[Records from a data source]
start
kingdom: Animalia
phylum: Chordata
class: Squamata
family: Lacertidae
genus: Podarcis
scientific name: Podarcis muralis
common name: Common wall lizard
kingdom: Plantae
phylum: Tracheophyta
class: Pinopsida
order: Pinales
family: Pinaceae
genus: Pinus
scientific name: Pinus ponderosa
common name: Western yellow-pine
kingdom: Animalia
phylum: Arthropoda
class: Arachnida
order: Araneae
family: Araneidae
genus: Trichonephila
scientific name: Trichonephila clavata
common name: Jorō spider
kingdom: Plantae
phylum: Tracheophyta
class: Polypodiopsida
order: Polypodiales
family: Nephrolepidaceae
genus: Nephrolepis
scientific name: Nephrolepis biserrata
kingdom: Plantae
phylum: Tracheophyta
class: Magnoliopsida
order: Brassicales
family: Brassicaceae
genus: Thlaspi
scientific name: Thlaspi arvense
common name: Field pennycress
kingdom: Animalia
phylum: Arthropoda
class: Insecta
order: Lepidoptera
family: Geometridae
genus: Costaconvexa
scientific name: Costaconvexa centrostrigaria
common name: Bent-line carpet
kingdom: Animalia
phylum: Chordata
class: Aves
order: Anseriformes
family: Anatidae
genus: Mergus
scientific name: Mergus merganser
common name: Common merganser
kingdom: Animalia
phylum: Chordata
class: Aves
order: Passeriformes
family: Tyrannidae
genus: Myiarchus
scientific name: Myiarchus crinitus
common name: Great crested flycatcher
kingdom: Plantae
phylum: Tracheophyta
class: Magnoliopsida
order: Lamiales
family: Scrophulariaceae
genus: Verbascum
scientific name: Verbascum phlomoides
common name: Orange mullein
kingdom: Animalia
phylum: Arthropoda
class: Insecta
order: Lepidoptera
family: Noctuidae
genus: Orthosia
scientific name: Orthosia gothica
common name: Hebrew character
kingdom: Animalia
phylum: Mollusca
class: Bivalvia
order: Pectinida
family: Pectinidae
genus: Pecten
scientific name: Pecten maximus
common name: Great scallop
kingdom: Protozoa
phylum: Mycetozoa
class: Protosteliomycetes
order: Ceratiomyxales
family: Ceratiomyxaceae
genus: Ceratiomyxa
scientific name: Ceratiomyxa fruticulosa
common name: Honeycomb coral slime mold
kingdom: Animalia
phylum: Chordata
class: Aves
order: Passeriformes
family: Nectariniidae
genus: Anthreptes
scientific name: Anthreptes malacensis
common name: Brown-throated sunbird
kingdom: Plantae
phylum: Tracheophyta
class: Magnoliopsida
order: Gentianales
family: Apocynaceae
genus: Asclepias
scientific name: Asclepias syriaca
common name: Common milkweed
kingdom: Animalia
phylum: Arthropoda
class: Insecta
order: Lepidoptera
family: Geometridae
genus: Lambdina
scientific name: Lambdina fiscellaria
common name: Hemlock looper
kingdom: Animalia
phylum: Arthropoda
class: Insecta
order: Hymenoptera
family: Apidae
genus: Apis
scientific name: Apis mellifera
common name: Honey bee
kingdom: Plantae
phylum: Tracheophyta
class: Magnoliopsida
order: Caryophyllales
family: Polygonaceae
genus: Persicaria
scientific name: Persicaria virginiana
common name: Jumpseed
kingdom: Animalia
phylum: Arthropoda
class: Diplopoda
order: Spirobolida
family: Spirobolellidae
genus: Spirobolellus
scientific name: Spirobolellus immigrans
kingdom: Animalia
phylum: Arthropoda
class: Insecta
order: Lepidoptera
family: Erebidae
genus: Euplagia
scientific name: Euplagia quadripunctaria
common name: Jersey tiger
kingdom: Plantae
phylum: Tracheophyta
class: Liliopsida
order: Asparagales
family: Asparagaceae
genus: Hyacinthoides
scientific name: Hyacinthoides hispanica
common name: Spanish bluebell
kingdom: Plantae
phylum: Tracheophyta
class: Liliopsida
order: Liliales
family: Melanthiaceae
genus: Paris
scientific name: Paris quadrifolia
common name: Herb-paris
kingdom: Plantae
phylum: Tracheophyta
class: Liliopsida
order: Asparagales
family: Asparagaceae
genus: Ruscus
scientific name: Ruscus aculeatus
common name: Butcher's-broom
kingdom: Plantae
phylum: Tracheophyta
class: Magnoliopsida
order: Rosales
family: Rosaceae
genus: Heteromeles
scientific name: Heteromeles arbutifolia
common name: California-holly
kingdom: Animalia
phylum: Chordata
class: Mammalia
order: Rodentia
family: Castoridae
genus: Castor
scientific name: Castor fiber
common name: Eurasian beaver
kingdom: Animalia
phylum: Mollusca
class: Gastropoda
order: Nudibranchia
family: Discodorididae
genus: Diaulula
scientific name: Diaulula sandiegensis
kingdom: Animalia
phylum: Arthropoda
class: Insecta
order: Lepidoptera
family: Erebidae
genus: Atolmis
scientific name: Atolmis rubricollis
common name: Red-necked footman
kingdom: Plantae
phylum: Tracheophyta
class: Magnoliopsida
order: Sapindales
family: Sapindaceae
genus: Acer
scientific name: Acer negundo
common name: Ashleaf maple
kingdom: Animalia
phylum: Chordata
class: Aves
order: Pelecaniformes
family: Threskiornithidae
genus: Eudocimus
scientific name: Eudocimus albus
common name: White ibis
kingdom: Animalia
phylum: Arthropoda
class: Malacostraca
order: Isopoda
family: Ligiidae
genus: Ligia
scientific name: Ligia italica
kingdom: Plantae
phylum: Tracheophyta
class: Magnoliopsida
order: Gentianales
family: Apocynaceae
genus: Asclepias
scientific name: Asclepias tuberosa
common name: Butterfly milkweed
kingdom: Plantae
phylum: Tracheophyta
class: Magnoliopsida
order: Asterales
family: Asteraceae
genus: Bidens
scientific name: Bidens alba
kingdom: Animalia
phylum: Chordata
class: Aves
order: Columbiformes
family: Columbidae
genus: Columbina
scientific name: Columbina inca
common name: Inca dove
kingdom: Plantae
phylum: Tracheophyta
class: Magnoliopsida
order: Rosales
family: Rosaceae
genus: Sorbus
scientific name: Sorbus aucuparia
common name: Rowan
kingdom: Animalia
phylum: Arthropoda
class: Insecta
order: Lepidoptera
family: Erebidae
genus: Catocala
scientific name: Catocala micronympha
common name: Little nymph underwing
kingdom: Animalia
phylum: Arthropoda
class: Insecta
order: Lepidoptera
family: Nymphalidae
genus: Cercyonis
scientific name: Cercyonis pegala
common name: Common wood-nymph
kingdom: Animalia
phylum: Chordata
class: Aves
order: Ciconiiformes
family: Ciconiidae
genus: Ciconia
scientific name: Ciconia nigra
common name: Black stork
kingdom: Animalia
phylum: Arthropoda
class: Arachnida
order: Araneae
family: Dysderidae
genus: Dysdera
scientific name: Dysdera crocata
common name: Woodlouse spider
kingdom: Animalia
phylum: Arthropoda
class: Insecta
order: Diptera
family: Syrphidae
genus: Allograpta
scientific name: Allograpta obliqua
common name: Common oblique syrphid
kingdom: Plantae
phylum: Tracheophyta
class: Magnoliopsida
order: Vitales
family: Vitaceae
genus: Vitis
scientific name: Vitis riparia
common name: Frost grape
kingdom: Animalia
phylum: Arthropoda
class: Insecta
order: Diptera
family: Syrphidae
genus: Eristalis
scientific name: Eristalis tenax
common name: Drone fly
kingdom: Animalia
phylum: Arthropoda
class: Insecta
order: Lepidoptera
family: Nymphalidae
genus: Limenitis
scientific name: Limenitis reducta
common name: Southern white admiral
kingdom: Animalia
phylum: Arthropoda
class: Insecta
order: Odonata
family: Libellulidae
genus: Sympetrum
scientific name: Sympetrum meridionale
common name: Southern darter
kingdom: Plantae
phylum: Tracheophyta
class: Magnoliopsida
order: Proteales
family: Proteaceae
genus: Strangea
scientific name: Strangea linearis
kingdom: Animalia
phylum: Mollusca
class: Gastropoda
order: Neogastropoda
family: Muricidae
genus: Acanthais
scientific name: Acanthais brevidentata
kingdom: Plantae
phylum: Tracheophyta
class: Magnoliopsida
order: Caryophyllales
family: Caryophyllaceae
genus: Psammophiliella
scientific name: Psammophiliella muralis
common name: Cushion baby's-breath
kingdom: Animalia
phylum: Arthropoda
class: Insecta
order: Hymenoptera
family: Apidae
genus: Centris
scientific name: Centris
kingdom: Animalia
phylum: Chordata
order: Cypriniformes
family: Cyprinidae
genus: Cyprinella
end
Reproduce the records word for word from the start through the line containing "genus: Pinus", including both ends.

kingdom: Animalia
phylum: Chordata
class: Squamata
family: Lacertidae
genus: Podarcis
scientific name: Podarcis muralis
common name: Common wall lizard
kingdom: Plantae
phylum: Tracheophyta
class: Pinopsida
order: Pinales
family: Pinaceae
genus: Pinus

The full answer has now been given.